More: Kirk Weddle h/t: rockarchive

Weddle was just starting out when he got the assignment to photograph the band, who were relatively unknown at the time. Not only was he tasked with shooting the now classic cover, a photo of a baby (Spencer Elden) underwater reaching for a dollar on a fishing hook. But he also had to shoot some promo shots for the band, which involved them larking about, and jumping in a swimming pool in reference to the cover.

Kirk Weddle recalls, “They were intrigued a little bit with the instruments in the water. Then we had to choreograph it all together and get it going. It’s hard to get three guys underwater at the same time, looking kind of good. So we did a lot of practice and a lot of trial and error and finally banged it out.”

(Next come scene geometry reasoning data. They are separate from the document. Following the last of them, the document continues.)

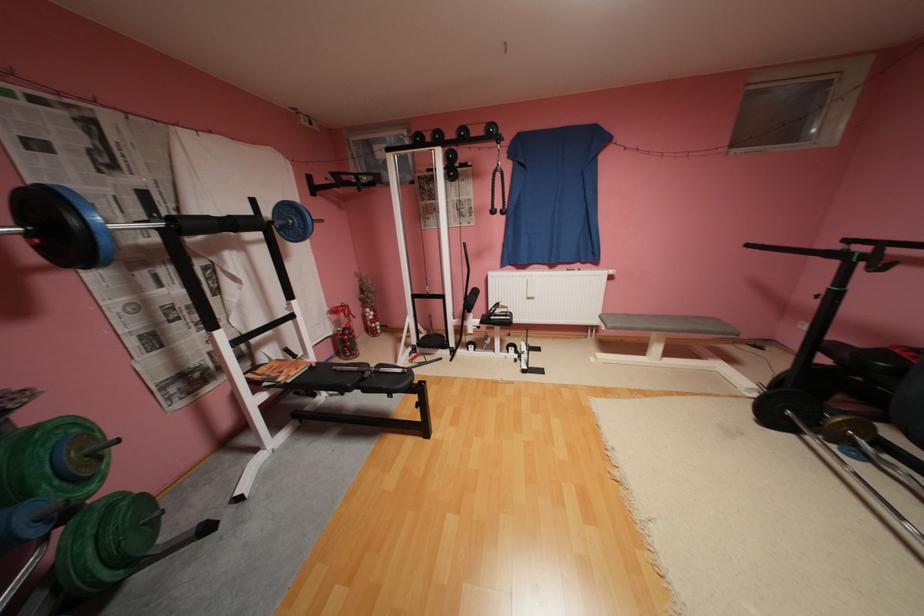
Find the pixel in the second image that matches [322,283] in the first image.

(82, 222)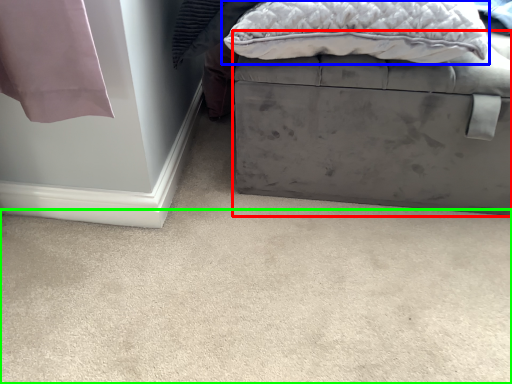
Question: Which object is the closest to the furniture (highlighted by a red box)? Choose among these: pillow (highlighted by a blue box) or concrete (highlighted by a green box).

Choices:
 (A) pillow
 (B) concrete

Answer: (A)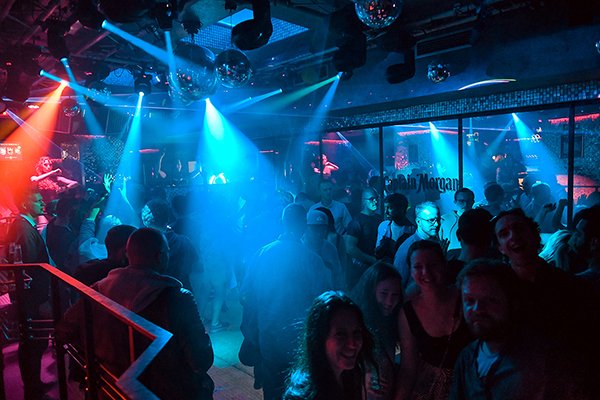
At what (x,y) coordinates should I click in order to perform the action: click on ceiling. Please return your answer as a coordinate pair (x, y). Looking at the image, I should click on pos(210,13).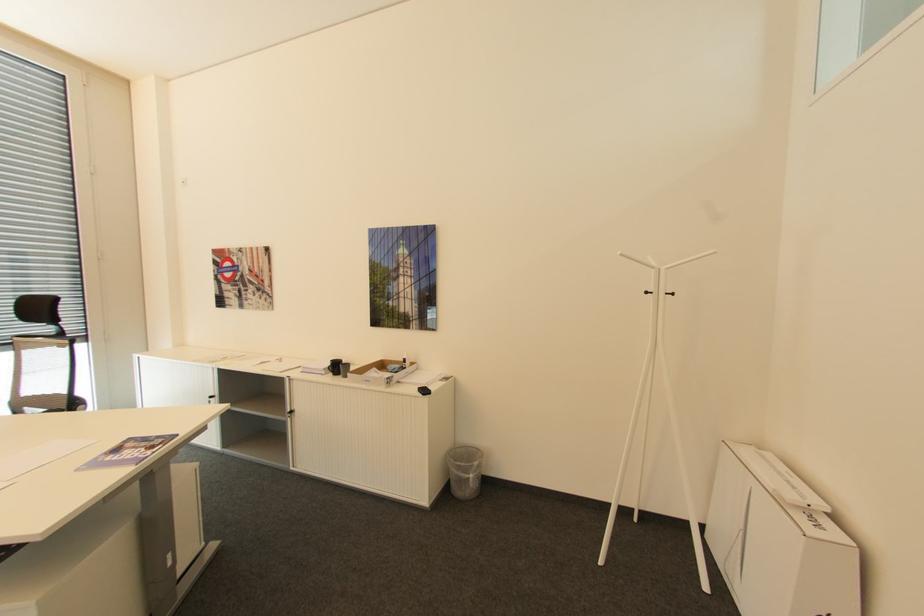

On the 25th anniversary of the shoot back in 2016, Weddle put on an exhibition of around 200 outtakes from what he took that day in collaboration with an Austin gallery.

“A 4-month-old baby was cast and I conducted the shoot with just his parents and a lifeguard present. I placed a camera with a motor drive , in an underwater housing, mounted on a tripod at the bottom of a pool. Since kids are always an unknown at shoots, I did several prelight and prefocus passes with a doll. Once I felt I had the framing, light, and exposure dialed in; the parents slipped the child into the water. I took seven frames on the first pass and four frames on the second. As expected, the baby started to cry, this had been the babies first time underwater, and we wrapped the shoot. The dollar bill and the fishhook were stripped in in post. The result was one of the most iconic album covers in the last 25 years. The music inside wasn’t too bad either; to date it has sold over 30 million copies,” he said.